It is well-known that the ability to adapt to different conditions and variables whilst fishing is one of the most important attributes any successful fisherman can have. Here in Gibraltar, being able to do so often means the difference between going home empty handed and going home with a bluefin tuna in your hands.

Bluefin Tuna Fishing in Gibraltar

Exodus Fishing is based in the Mid Harbours Small Boats Marina in Gibraltar and is led by Captain John with the help of First Mate Sam.

Gibraltar is a unique destination to fish from given that it is situated on the European side of the Strait of Gibraltar – a narrow gap which separates Africa from Europe and where the Atlantic Ocean meets the Mediterranean.

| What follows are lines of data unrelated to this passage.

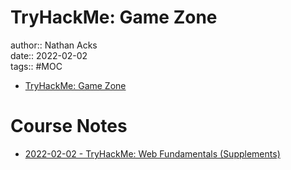 # TryHackMe: Game Zone

author:: Nathan Acks  
date:: 2022-02-02  
tags:: #MOC

* [TryHackMe: Game Zone](https://tryhackme.com/room/gamezone)

# Course Notes

* [2022-02-02 - TryHackMe: Web Fundamentals (Supplements)](../log/2022-02-02-tryhackme-web-fundamentals-supplements.md)
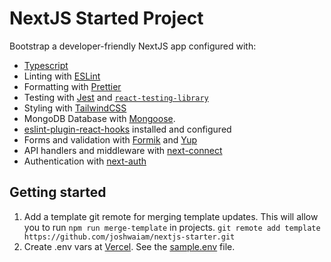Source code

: # NextJS Started Project

Bootstrap a developer-friendly NextJS app configured with:

- [Typescript](https://www.typescriptlang.org/)
- Linting with [ESLint](https://eslint.org/)
- Formatting with [Prettier](https://prettier.io/)
- Testing with [Jest](https://jestjs.io/) and [`react-testing-library`](https://testing-library.com/docs/react-testing-library/intro)
- Styling with [TailwindCSS](https://www.tailwindcss.com)
- MongoDB Database with [Mongoose](https://mongoosejs.com/).
- [eslint-plugin-react-hooks](https://www.npmjs.com/package/eslint-plugin-react-hooks) installed and configured
- Forms and validation with [Formik](https://formik.org) and [Yup](https://github.com/jquense/yup)
- API handlers and middleware with [next-connect](https://www.npmjs.com/package/next-connect)
- Authentication with [next-auth](https://next-auth.js.org/)

## Getting started

1. Add a template git remote for merging template updates. This will allow you to run `npm run merge-template` in projects.
   `git remote add template https://github.com/joshwaiam/nextjs-starter.git`
2. Create .env vars at [Vercel](https://vercel.com). See the [sample.env](./sample.env) file.
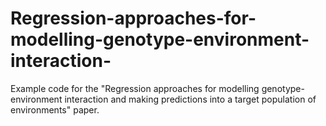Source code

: # Regression-approaches-for-modelling-genotype-environment-interaction-
Example code for the "Regression approaches for modelling genotype-environment interaction and making predictions into a target population of environments" paper.
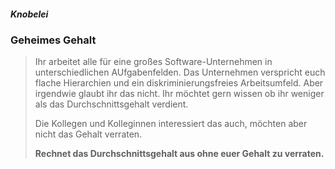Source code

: <!-- .slide: data-background="cyan" -->
##### Knobelei
### Geheimes Gehalt

> Ihr arbeitet alle für eine großes Software-Unternehmen in unterschiedlichen AUfgabenfelden. Das Unternehmen verspricht euch flache Hierarchien und ein diskriminierungsfreies Arbeitsumfeld. Aber irgendwie glaubt ihr das nicht. Ihr möchtet gern wissen ob ihr weniger als das Durchschnittsgehalt verdient.
>
> Die Kollegen und Kolleginnen interessiert das auch, möchten aber nicht das Gehalt verraten. 
> 
> **Rechnet das Durchschnittsgehalt aus ohne euer Gehalt zu verraten.**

Fishing in Gibraltar is therefore a huge pastime for locals, and it is no secret that some of the best fishing on the planet happens in the Strait of Gibraltar.

Although there are many topics we could write about, we are going to focus on bluefin tuna fishing in the month of August.

Thankfully, unlike many places in the world, in Gibraltar you can be at the marina hopping on to the boat and 10 minutes later you can be in the bluefin tuna fishing grounds hooking up. Although we release 90-95% of the bluefin tuna we catch, this blog entry will explain some of the methods we use to hook these elusive tunas.

Early August

Although every year is different, there are some general patterns that emerge. The first notable one is that normally at the start of August the waters around Gibraltar swarm with Atlantic Saury known locally as “saltones” (loosely translated as “jumpers”).

These fish are famous for schooling together in large numbers and quite literally jumping out the water in huge blanket-like structures in order to avoid the bluefin tuna chasing underneath them.

Arguably, these are one of the anglers’ favourite bait fish as they indicate exactly where the bluefin tuna are.

We have found that whenever you come across these fish, if you use a slider such as the IMS mackerel or Sardine and cast it straight into the ‘blankets’ of these fish, you will often hook-up instantly. The tuna chasing them from below see the slider, think it’s a free meal and give you an adrenaline-packed battle.


Normally around Mid-August and once the “saltones” have started to move on elsewhere, the waters are then infested (quite literally) with flying fish. These flying fish, known locally as “voladores”, are quite literally tunas’ favourite meal.

You will often see scenes the sort of which you would expect on National Geographic whereby tunas will jump metres in the air to catch these flying fish.

Many times, fishermen can spend days casting sliders and sinking lures at tunas when there are flying fish around and obtain no results. We have therefore found that poppers such as the IMS Diving Popper 190 are the ideal way to attract these tunas to something other than the live flying fish.

Various techniques such as short pops, walking the dog and even erratic, violent popping are often effective in landing you a strike. Of course, the ability to cast exactly where a flying fish is going to land will almost always guarantee you a strike!

End of August

Towards the end of the August the bluefin tuna are usually feeding on almost anything and everything. There will be days when you cannot even see what bait they are feeding on but yet they will be incessantly leaping out of the water in order to feed.

In this period we have found that being able to swap different lures and mixing between sliders and poppers is often what gives the best results. Being able to catch a glimpse of the colour of the food the tunas are eating or whether they are pursuing flying fish are important observations worth noting. Such observations then mean that in a short period of time you can swap lures and land yourselves a strike.

It must be said that throughout these periods, live bait fishing is also extremely effective. However, once again, knowing when to stick to live bait and when to chase the tunas and pop at them is something learnt the hard way by experience!

Versatility Being Key

What is certainly true throughout every period in August is that fishermen have to be versatile and willing to adapt. Although there are patterns, there will be some days where the bluefin simply do not want to eat the bait or lure you are putting in front of them.

That is why being able to think on your feet, observe what they are eating and choose a lure that better matches those variables is something that will certainly boost your chances of getting a strike!